One advantage the SPGA holds is that its messaging aligns with the interests of players in states without legal iGaming. For the millions of Americans in Texas, Florida, Ohio, and other states that lack regulated online casinos, sweepstakes platforms are the only accessible option for online blackjack. The SPGA’s argument that these platforms serve an unmet consumer need — and that banning them merely pushes activity to offshore, fully unregulated alternatives — has intuitive appeal in those markets. Whether that appeal translates into legislative protection depends on whether player advocates and consumer groups enter the debate on the industry’s side, which has not happened to any significant degree so far.

AGA: The Regulated Industry’s Response

The American Gaming Association represents the regulated casino industry — commercial casinos, tribal gaming operations, and licensed iGaming platforms that collectively generated a record $78.72 billion in revenue in 2025. The AGA’s position on sweepstakes casinos is unambiguous: they are unregulated gambling operations that harm consumers, deprive states of tax revenue, and undermine the legal gaming market.

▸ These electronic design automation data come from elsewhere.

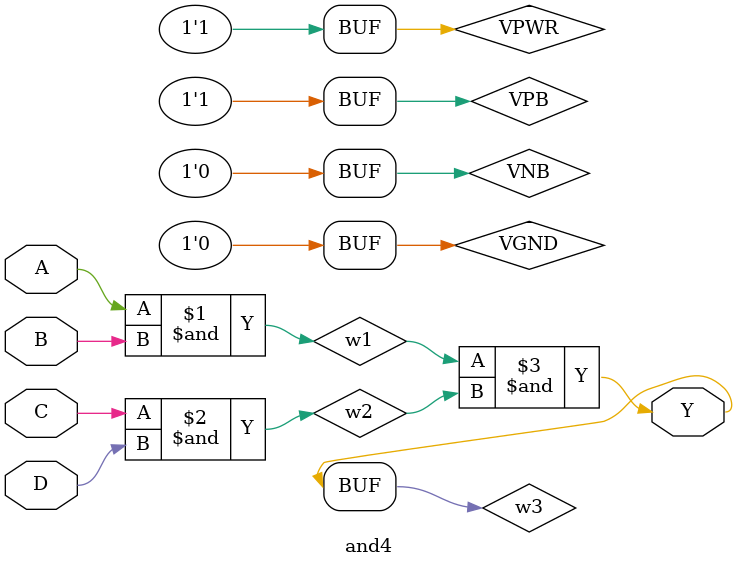
<source format=v>
module and4 (
    output Y,
    input A, B, C, D
);

    // Voltage supply signals
    supply1 VPWR;
    supply0 VGND;
    supply1 VPB ;
    supply0 VNB ;

    wire w1, w2, w3;
    
    and u1 (w1, A, B);
    and u2 (w2, C, D);
    and u3 (w3, w1, w2);
    
    assign Y = w3;

endmodule
</source>
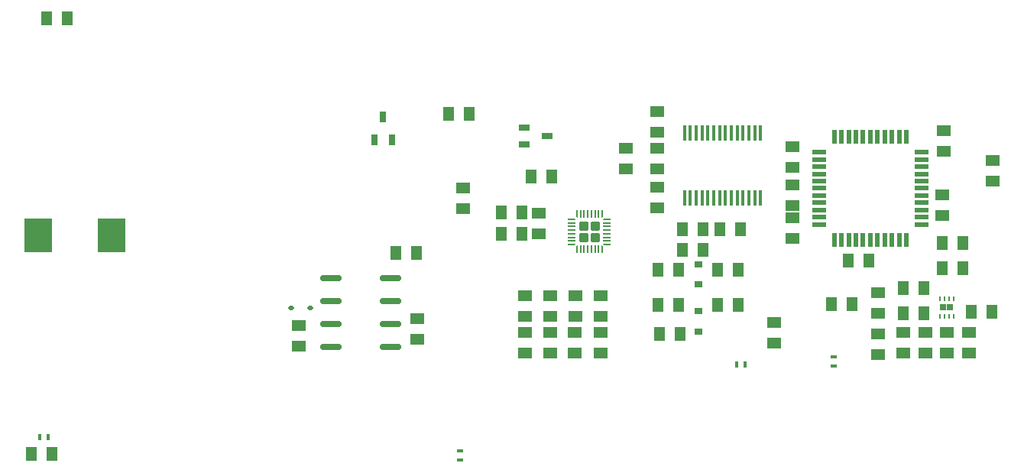
<source format=gbr>
%TF.GenerationSoftware,KiCad,Pcbnew,7.0.7*%
%TF.CreationDate,2024-03-21T09:31:29-04:00*%
%TF.ProjectId,BMB,424d422e-6b69-4636-9164-5f7063625858,rev?*%
%TF.SameCoordinates,Original*%
%TF.FileFunction,Paste,Bot*%
%TF.FilePolarity,Positive*%
%FSLAX46Y46*%
G04 Gerber Fmt 4.6, Leading zero omitted, Abs format (unit mm)*
G04 Created by KiCad (PCBNEW 7.0.7) date 2024-03-21 09:31:29*
%MOMM*%
%LPD*%
G01*
G04 APERTURE LIST*
G04 Aperture macros list*
%AMRoundRect*
0 Rectangle with rounded corners*
0 $1 Rounding radius*
0 $2 $3 $4 $5 $6 $7 $8 $9 X,Y pos of 4 corners*
0 Add a 4 corners polygon primitive as box body*
4,1,4,$2,$3,$4,$5,$6,$7,$8,$9,$2,$3,0*
0 Add four circle primitives for the rounded corners*
1,1,$1+$1,$2,$3*
1,1,$1+$1,$4,$5*
1,1,$1+$1,$6,$7*
1,1,$1+$1,$8,$9*
0 Add four rect primitives between the rounded corners*
20,1,$1+$1,$2,$3,$4,$5,0*
20,1,$1+$1,$4,$5,$6,$7,0*
20,1,$1+$1,$6,$7,$8,$9,0*
20,1,$1+$1,$8,$9,$2,$3,0*%
%AMFreePoly0*
4,1,14,0.385355,0.085355,0.400000,0.050000,0.400000,0.020711,0.385355,-0.014645,0.314644,-0.085355,0.279289,-0.100000,-0.350000,-0.100000,-0.385355,-0.085355,-0.400000,-0.050000,-0.400000,0.050000,-0.385355,0.085355,-0.350000,0.100000,0.350000,0.100000,0.385355,0.085355,0.385355,0.085355,$1*%
%AMFreePoly1*
4,1,14,0.314644,0.085355,0.385355,0.014644,0.400000,-0.020711,0.400000,-0.050000,0.385355,-0.085355,0.350000,-0.100000,-0.350000,-0.100000,-0.385355,-0.085355,-0.400000,-0.050000,-0.400000,0.050000,-0.385355,0.085355,-0.350000,0.100000,0.279289,0.100000,0.314644,0.085355,0.314644,0.085355,$1*%
%AMFreePoly2*
4,1,14,0.085355,0.385355,0.100000,0.350000,0.100000,-0.350000,0.085355,-0.385355,0.050000,-0.400000,0.020711,-0.400000,-0.014645,-0.385355,-0.085355,-0.314644,-0.100000,-0.279289,-0.100000,0.350000,-0.085355,0.385355,-0.050000,0.400000,0.050000,0.400000,0.085355,0.385355,0.085355,0.385355,$1*%
%AMFreePoly3*
4,1,14,0.085355,0.385355,0.100000,0.350000,0.100000,-0.279289,0.085355,-0.314645,0.014644,-0.385355,-0.020711,-0.400000,-0.050000,-0.400000,-0.085355,-0.385355,-0.100000,-0.350000,-0.100000,0.350000,-0.085355,0.385355,-0.050000,0.400000,0.050000,0.400000,0.085355,0.385355,0.085355,0.385355,$1*%
%AMFreePoly4*
4,1,14,0.385355,0.085355,0.400000,0.050000,0.400000,-0.050000,0.385355,-0.085355,0.350000,-0.100000,-0.350000,-0.100000,-0.385355,-0.085355,-0.400000,-0.050000,-0.400000,-0.020711,-0.385355,0.014644,-0.314645,0.085355,-0.279289,0.100000,0.350000,0.100000,0.385355,0.085355,0.385355,0.085355,$1*%
%AMFreePoly5*
4,1,14,0.385355,0.085355,0.400000,0.050000,0.400000,-0.050000,0.385355,-0.085355,0.350000,-0.100000,-0.279289,-0.100000,-0.314645,-0.085355,-0.385355,-0.014644,-0.400000,0.020711,-0.400000,0.050000,-0.385355,0.085355,-0.350000,0.100000,0.350000,0.100000,0.385355,0.085355,0.385355,0.085355,$1*%
%AMFreePoly6*
4,1,14,0.014644,0.385355,0.085355,0.314644,0.100000,0.279289,0.100000,-0.350000,0.085355,-0.385355,0.050000,-0.400000,-0.050000,-0.400000,-0.085355,-0.385355,-0.100000,-0.350000,-0.100000,0.350000,-0.085355,0.385355,-0.050000,0.400000,-0.020711,0.400000,0.014644,0.385355,0.014644,0.385355,$1*%
%AMFreePoly7*
4,1,14,0.085355,0.385355,0.100000,0.350000,0.100000,-0.350000,0.085355,-0.385355,0.050000,-0.400000,-0.050000,-0.400000,-0.085355,-0.385355,-0.100000,-0.350000,-0.100000,0.279289,-0.085355,0.314644,-0.014645,0.385355,0.020711,0.400000,0.050000,0.400000,0.085355,0.385355,0.085355,0.385355,$1*%
G04 Aperture macros list end*
%ADD10R,1.524000X1.270000*%
%ADD11R,1.270000X1.524000*%
%ADD12R,0.400050X0.701040*%
%ADD13R,0.650000X0.750000*%
%ADD14R,0.250000X0.500000*%
%ADD15R,1.300860X0.800100*%
%ADD16R,0.800100X1.300860*%
%ADD17R,0.701040X0.400050*%
%ADD18R,0.838200X0.635000*%
%ADD19R,0.450000X1.750000*%
%ADD20R,1.500000X0.550000*%
%ADD21R,0.550000X1.500000*%
%ADD22RoundRect,0.112500X-0.187500X-0.112500X0.187500X-0.112500X0.187500X0.112500X-0.187500X0.112500X0*%
%ADD23R,3.048000X3.683000*%
%ADD24RoundRect,0.162500X-1.012500X-0.162500X1.012500X-0.162500X1.012500X0.162500X-1.012500X0.162500X0*%
%ADD25RoundRect,0.250000X-0.285000X-0.285000X0.285000X-0.285000X0.285000X0.285000X-0.285000X0.285000X0*%
%ADD26FreePoly0,0.000000*%
%ADD27RoundRect,0.050000X-0.350000X-0.050000X0.350000X-0.050000X0.350000X0.050000X-0.350000X0.050000X0*%
%ADD28FreePoly1,0.000000*%
%ADD29FreePoly2,0.000000*%
%ADD30RoundRect,0.050000X-0.050000X-0.350000X0.050000X-0.350000X0.050000X0.350000X-0.050000X0.350000X0*%
%ADD31FreePoly3,0.000000*%
%ADD32FreePoly4,0.000000*%
%ADD33FreePoly5,0.000000*%
%ADD34FreePoly6,0.000000*%
%ADD35FreePoly7,0.000000*%
G04 APERTURE END LIST*
D10*
%TO.C,R9*%
X167132000Y-109220000D03*
X167132000Y-106934000D03*
%TD*%
D11*
%TO.C,R5*%
X211328000Y-106045000D03*
X209042000Y-106045000D03*
%TD*%
%TO.C,R16*%
X215646000Y-101092000D03*
X213360000Y-101092000D03*
%TD*%
%TO.C,C21*%
X184277000Y-111125000D03*
X181991000Y-111125000D03*
%TD*%
%TO.C,R29*%
X114122200Y-76123800D03*
X116408200Y-76123800D03*
%TD*%
D10*
%TO.C,C37*%
X213487000Y-88646000D03*
X213487000Y-90932000D03*
%TD*%
%TO.C,R25*%
X142036800Y-112471200D03*
X142036800Y-110185200D03*
%TD*%
%TO.C,R47*%
X155117800Y-111760000D03*
X155117800Y-109474000D03*
%TD*%
D12*
%TO.C,U16*%
X191516000Y-114554000D03*
X190515240Y-114554000D03*
%TD*%
D11*
%TO.C,C34*%
X188722000Y-99568000D03*
X191008000Y-99568000D03*
%TD*%
%TO.C,C7*%
X211328000Y-108839000D03*
X209042000Y-108839000D03*
%TD*%
D10*
%TO.C,C27*%
X181737000Y-94869000D03*
X181737000Y-97155000D03*
%TD*%
D11*
%TO.C,R32*%
X181864000Y-107950000D03*
X184150000Y-107950000D03*
%TD*%
D13*
%TO.C,U2*%
X213407000Y-108200000D03*
X214207000Y-108200000D03*
D14*
X214557000Y-109150000D03*
X214057000Y-109150000D03*
X213557000Y-109150000D03*
X213057000Y-109150000D03*
X213057000Y-107250000D03*
X213557000Y-107250000D03*
X214057000Y-107250000D03*
X214557000Y-107250000D03*
%TD*%
D11*
%TO.C,C14*%
X170053000Y-93726000D03*
X167767000Y-93726000D03*
%TD*%
%TO.C,R15*%
X166751000Y-100025200D03*
X164465000Y-100025200D03*
%TD*%
D15*
%TO.C,Q2*%
X169526140Y-89179400D03*
X167023860Y-90129400D03*
X167023860Y-88229400D03*
%TD*%
D10*
%TO.C,C36*%
X196723000Y-92710000D03*
X196723000Y-90424000D03*
%TD*%
%TO.C,R1*%
X216281000Y-113284000D03*
X216281000Y-110998000D03*
%TD*%
D11*
%TO.C,R39*%
X188468000Y-107950000D03*
X190754000Y-107950000D03*
%TD*%
%TO.C,R42*%
X203327000Y-107823000D03*
X201041000Y-107823000D03*
%TD*%
%TO.C,C13*%
X218821000Y-108712000D03*
X216535000Y-108712000D03*
%TD*%
D10*
%TO.C,R43*%
X194691000Y-109855000D03*
X194691000Y-112141000D03*
%TD*%
%TO.C,R2*%
X213868000Y-113284000D03*
X213868000Y-110998000D03*
%TD*%
D16*
%TO.C,Q4*%
X151384000Y-87090060D03*
X152334000Y-89592340D03*
X150434000Y-89592340D03*
%TD*%
D17*
%TO.C,U18*%
X159893000Y-124087890D03*
X159893000Y-125088650D03*
%TD*%
D11*
%TO.C,R27*%
X160909000Y-86741000D03*
X158623000Y-86741000D03*
%TD*%
D18*
%TO.C,U14*%
X186309000Y-105664000D03*
X186309000Y-103428800D03*
%TD*%
D12*
%TO.C,U19*%
X113292890Y-122555000D03*
X114293650Y-122555000D03*
%TD*%
D10*
%TO.C,R4*%
X209042000Y-113284000D03*
X209042000Y-110998000D03*
%TD*%
%TO.C,C4*%
X169926000Y-113284000D03*
X169926000Y-110998000D03*
%TD*%
%TO.C,C33*%
X181737000Y-86487000D03*
X181737000Y-88773000D03*
%TD*%
%TO.C,R44*%
X196723000Y-98298000D03*
X196723000Y-100584000D03*
%TD*%
D11*
%TO.C,R40*%
X188468000Y-104013000D03*
X190754000Y-104013000D03*
%TD*%
%TO.C,C31*%
X205232000Y-102997000D03*
X202946000Y-102997000D03*
%TD*%
%TO.C,C35*%
X184531000Y-99568000D03*
X186817000Y-99568000D03*
%TD*%
D10*
%TO.C,R7*%
X172720000Y-109220000D03*
X172720000Y-106934000D03*
%TD*%
%TO.C,D7*%
X196723000Y-94615000D03*
X196723000Y-96901000D03*
%TD*%
%TO.C,C8*%
X206248000Y-108839000D03*
X206248000Y-106553000D03*
%TD*%
%TO.C,C3*%
X172593000Y-110998000D03*
X172593000Y-113284000D03*
%TD*%
D17*
%TO.C,U17*%
X201295000Y-114665760D03*
X201295000Y-113665000D03*
%TD*%
D10*
%TO.C,R3*%
X211455000Y-113284000D03*
X211455000Y-110998000D03*
%TD*%
D11*
%TO.C,R28*%
X112369600Y-124460000D03*
X114655600Y-124460000D03*
%TD*%
D10*
%TO.C,C30*%
X213360000Y-95758000D03*
X213360000Y-98044000D03*
%TD*%
%TO.C,R8*%
X169926000Y-106934000D03*
X169926000Y-109220000D03*
%TD*%
D19*
%TO.C,U20*%
X193201000Y-96056000D03*
X192551000Y-96056000D03*
X191901000Y-96056000D03*
X191251000Y-96056000D03*
X190601000Y-96056000D03*
X189951000Y-96056000D03*
X189301000Y-96056000D03*
X188651000Y-96056000D03*
X188001000Y-96056000D03*
X187351000Y-96056000D03*
X186701000Y-96056000D03*
X186051000Y-96056000D03*
X185401000Y-96056000D03*
X184751000Y-96056000D03*
X184751000Y-88856000D03*
X185401000Y-88856000D03*
X186051000Y-88856000D03*
X186701000Y-88856000D03*
X187351000Y-88856000D03*
X188001000Y-88856000D03*
X188651000Y-88856000D03*
X189301000Y-88856000D03*
X189951000Y-88856000D03*
X190601000Y-88856000D03*
X191251000Y-88856000D03*
X191901000Y-88856000D03*
X192551000Y-88856000D03*
X193201000Y-88856000D03*
%TD*%
D20*
%TO.C,IC1*%
X211059000Y-90996000D03*
X211059000Y-91796000D03*
X211059000Y-92596000D03*
X211059000Y-93396000D03*
X211059000Y-94196000D03*
X211059000Y-94996000D03*
X211059000Y-95796000D03*
X211059000Y-96596000D03*
X211059000Y-97396000D03*
X211059000Y-98196000D03*
X211059000Y-98996000D03*
D21*
X209359000Y-100696000D03*
X208559000Y-100696000D03*
X207759000Y-100696000D03*
X206959000Y-100696000D03*
X206159000Y-100696000D03*
X205359000Y-100696000D03*
X204559000Y-100696000D03*
X203759000Y-100696000D03*
X202959000Y-100696000D03*
X202159000Y-100696000D03*
X201359000Y-100696000D03*
D20*
X199659000Y-98996000D03*
X199659000Y-98196000D03*
X199659000Y-97396000D03*
X199659000Y-96596000D03*
X199659000Y-95796000D03*
X199659000Y-94996000D03*
X199659000Y-94196000D03*
X199659000Y-93396000D03*
X199659000Y-92596000D03*
X199659000Y-91796000D03*
X199659000Y-90996000D03*
D21*
X201359000Y-89296000D03*
X202159000Y-89296000D03*
X202959000Y-89296000D03*
X203759000Y-89296000D03*
X204559000Y-89296000D03*
X205359000Y-89296000D03*
X206159000Y-89296000D03*
X206959000Y-89296000D03*
X207759000Y-89296000D03*
X208559000Y-89296000D03*
X209359000Y-89296000D03*
%TD*%
D11*
%TO.C,R12*%
X166751000Y-97688400D03*
X164465000Y-97688400D03*
%TD*%
D10*
%TO.C,C39*%
X178308000Y-90551000D03*
X178308000Y-92837000D03*
%TD*%
D22*
%TO.C,D9*%
X141190000Y-108229400D03*
X143290000Y-108229400D03*
%TD*%
D23*
%TO.C,R14*%
X121285000Y-100203000D03*
X113157000Y-100203000D03*
%TD*%
D10*
%TO.C,C2*%
X175514000Y-113284000D03*
X175514000Y-110998000D03*
%TD*%
D24*
%TO.C,U22*%
X145584800Y-112572800D03*
X145584800Y-110032800D03*
X145584800Y-107492800D03*
X145584800Y-104952800D03*
X152222200Y-104952800D03*
X152222200Y-107492800D03*
X152222200Y-110032800D03*
X152222200Y-112572800D03*
%TD*%
D10*
%TO.C,R6*%
X175514000Y-109220000D03*
X175514000Y-106934000D03*
%TD*%
D11*
%TO.C,R48*%
X155067000Y-102133400D03*
X152781000Y-102133400D03*
%TD*%
D10*
%TO.C,C5*%
X167132000Y-110998000D03*
X167132000Y-113284000D03*
%TD*%
D11*
%TO.C,C12*%
X215646000Y-103886000D03*
X213360000Y-103886000D03*
%TD*%
D10*
%TO.C,C6*%
X206248000Y-111125000D03*
X206248000Y-113411000D03*
%TD*%
D18*
%TO.C,U13*%
X186309000Y-110845600D03*
X186309000Y-108610400D03*
%TD*%
D11*
%TO.C,R33*%
X181864000Y-104013000D03*
X184150000Y-104013000D03*
%TD*%
D10*
%TO.C,R35*%
X160274000Y-94996000D03*
X160274000Y-97282000D03*
%TD*%
%TO.C,C11*%
X168656000Y-97739200D03*
X168656000Y-100025200D03*
%TD*%
%TO.C,C18*%
X218948000Y-94234000D03*
X218948000Y-91948000D03*
%TD*%
D25*
%TO.C,U7*%
X173584000Y-99162000D03*
X173584000Y-100482000D03*
X174904000Y-99162000D03*
X174904000Y-100482000D03*
D26*
X172294000Y-101222000D03*
D27*
X172294000Y-100822000D03*
X172294000Y-100422000D03*
X172294000Y-100022000D03*
X172294000Y-99622000D03*
X172294000Y-99222000D03*
X172294000Y-98822000D03*
D28*
X172294000Y-98422000D03*
D29*
X172844000Y-97872000D03*
D30*
X173244000Y-97872000D03*
X173644000Y-97872000D03*
X174044000Y-97872000D03*
X174444000Y-97872000D03*
X174844000Y-97872000D03*
X175244000Y-97872000D03*
D31*
X175644000Y-97872000D03*
D32*
X176194000Y-98422000D03*
D27*
X176194000Y-98822000D03*
X176194000Y-99222000D03*
X176194000Y-99622000D03*
X176194000Y-100022000D03*
X176194000Y-100422000D03*
X176194000Y-100822000D03*
D33*
X176194000Y-101222000D03*
D34*
X175644000Y-101772000D03*
D30*
X175244000Y-101772000D03*
X174844000Y-101772000D03*
X174444000Y-101772000D03*
X174044000Y-101772000D03*
X173644000Y-101772000D03*
X173244000Y-101772000D03*
D35*
X172844000Y-101772000D03*
%TD*%
D11*
%TO.C,C28*%
X184531000Y-101854000D03*
X186817000Y-101854000D03*
%TD*%
D10*
%TO.C,C32*%
X181737000Y-90551000D03*
X181737000Y-92837000D03*
%TD*%
M02*

</source>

The AGA has noted that the absence of regulatory oversight creates risks for consumers and threatens the economic benefits that regulated gaming provides through investment and tax contributions. The association’s 2024 memo specifically called out sweepstakes operators for maintaining weak responsible gaming protocols and few self-exclusion processes — a critique backed by the industry’s $471.8 million investment in responsible gaming operations, education, and research in 2023, according to the AGA’s State of the States 2025 report.

Chris Cylke, AGA’s SVP of Government Relations, has characterized the sweepstakes issue as critical for the gaming industry’s future, suggesting that the resolution will fundamentally shape the industry for decades. The AGA has been the primary lobbying force behind state-level sweepstakes bans, providing model legislation, research, testimony, and political support to legislators considering restrictions. The AGA’s resources dwarf those of both the SGLA and SPGA, and its established relationships with state gaming commissions give it significant influence in the regulatory process.

The AGA also frames its position in consumer protection terms. The regulated gaming industry invested $471.8 million in responsible gaming programs in 2023, per the AGA’s State of the States report. Sweepstakes casinos, operating outside the regulatory framework, contribute nothing to comparable programs. The AGA argues that this disparity exposes sweepstakes players to risks — from problem gambling to unfair odds to unreliable redemptions — that the regulated industry has spent decades and hundreds of millions of dollars to mitigate.

For blackjack players, the AGA’s position means continued pressure to restrict or eliminate sweepstakes platforms. The AGA does not advocate for sweepstakes regulation as an alternative to bans — it advocates for bans as the preferred outcome, with regulated iGaming expansion as the replacement for whatever demand sweepstakes casinos were serving. If the AGA’s vision prevails across more states, sweepstakes blackjack’s geographic footprint will continue to shrink, and players in those states will need to wait for iGaming legalization to access online blackjack through licensed channels.

The irony is that iGaming legalization has moved slowly in most states, and the players who lose access to sweepstakes blackjack may wait years before a regulated alternative becomes available. The AGA’s campaign against sweepstakes casinos is succeeding faster than the iGaming expansion it envisions as a replacement, creating a gap where players in banned states have no legal online blackjack option at all. Whether this gap creates political pressure for faster iGaming legalization — or simply pushes players toward offshore, fully unregulated sites — is one of the key unknowns in the sweepstakes debate.